» **Task directions**: Only the lines from the start of the data below through the line that contains "corruption scandals that" are to be copied, exactly and without pictures.

[Dataset entries]
== == ==

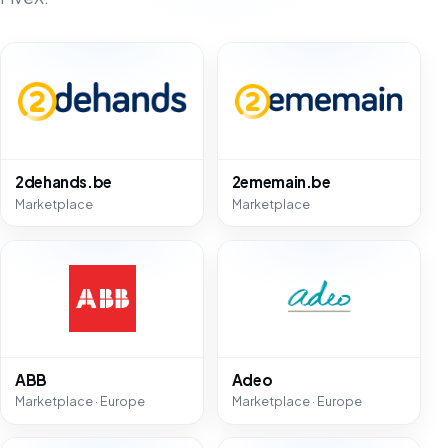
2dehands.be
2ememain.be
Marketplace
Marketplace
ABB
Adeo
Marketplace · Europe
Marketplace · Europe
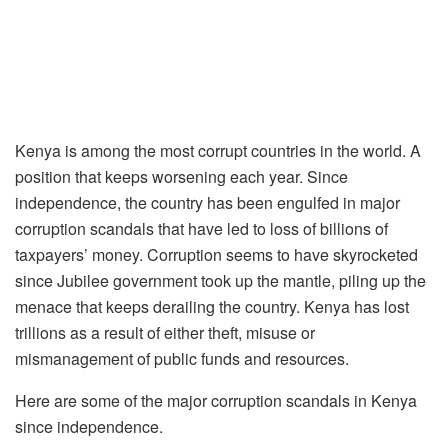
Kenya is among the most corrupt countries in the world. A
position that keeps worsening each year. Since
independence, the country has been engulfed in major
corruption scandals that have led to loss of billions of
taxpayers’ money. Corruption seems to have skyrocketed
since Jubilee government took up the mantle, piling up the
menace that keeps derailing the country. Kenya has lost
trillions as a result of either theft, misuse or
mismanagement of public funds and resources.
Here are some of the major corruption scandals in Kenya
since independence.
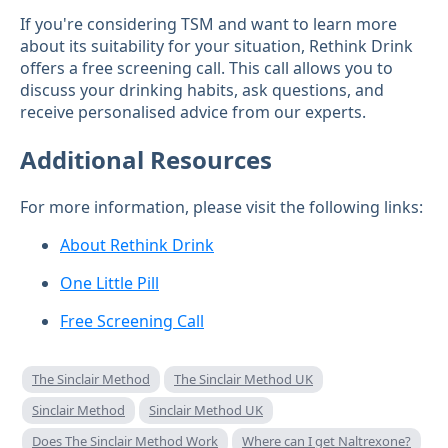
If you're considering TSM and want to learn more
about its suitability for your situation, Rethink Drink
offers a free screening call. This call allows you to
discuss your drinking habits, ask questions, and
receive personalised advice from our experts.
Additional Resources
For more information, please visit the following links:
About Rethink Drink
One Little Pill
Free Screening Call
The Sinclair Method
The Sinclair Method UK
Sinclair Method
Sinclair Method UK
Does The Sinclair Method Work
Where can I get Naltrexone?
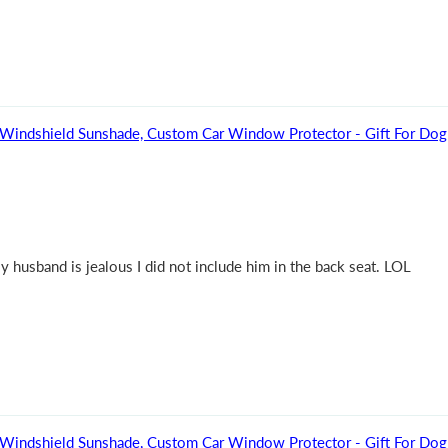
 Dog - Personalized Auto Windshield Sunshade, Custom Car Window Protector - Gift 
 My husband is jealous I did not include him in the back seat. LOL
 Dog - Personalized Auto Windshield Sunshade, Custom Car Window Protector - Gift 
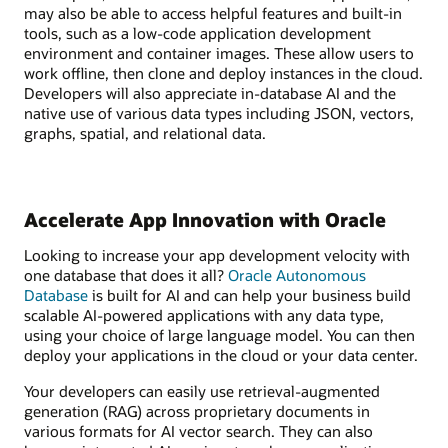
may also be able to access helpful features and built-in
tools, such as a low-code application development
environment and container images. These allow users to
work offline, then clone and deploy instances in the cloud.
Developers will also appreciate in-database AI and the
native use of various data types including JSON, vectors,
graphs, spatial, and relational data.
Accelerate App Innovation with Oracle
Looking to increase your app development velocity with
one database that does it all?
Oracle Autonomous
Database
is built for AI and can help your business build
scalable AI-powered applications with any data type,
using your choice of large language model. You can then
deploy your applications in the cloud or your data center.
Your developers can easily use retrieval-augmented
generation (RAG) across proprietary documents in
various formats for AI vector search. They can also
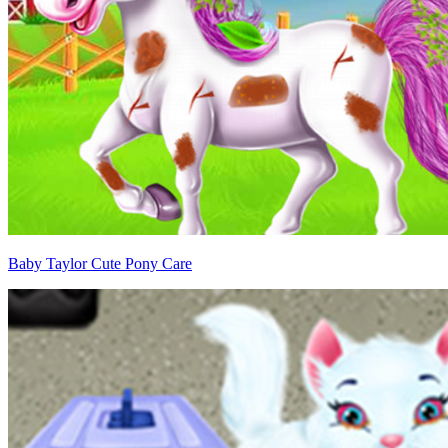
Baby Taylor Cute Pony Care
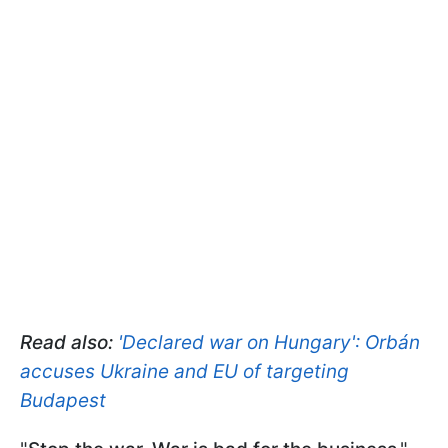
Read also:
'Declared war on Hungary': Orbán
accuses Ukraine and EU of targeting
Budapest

== == ==

» **Result for this exercise**:
2dehands.be
2ememain.be
Marketplace
Marketplace
ABB
Adeo
Marketplace · Europe
Marketplace · Europe
Kenya is among the most corrupt countries in the world. A
position that keeps worsening each year. Since
independence, the country has been engulfed in major
corruption scandals that have led to loss of billions of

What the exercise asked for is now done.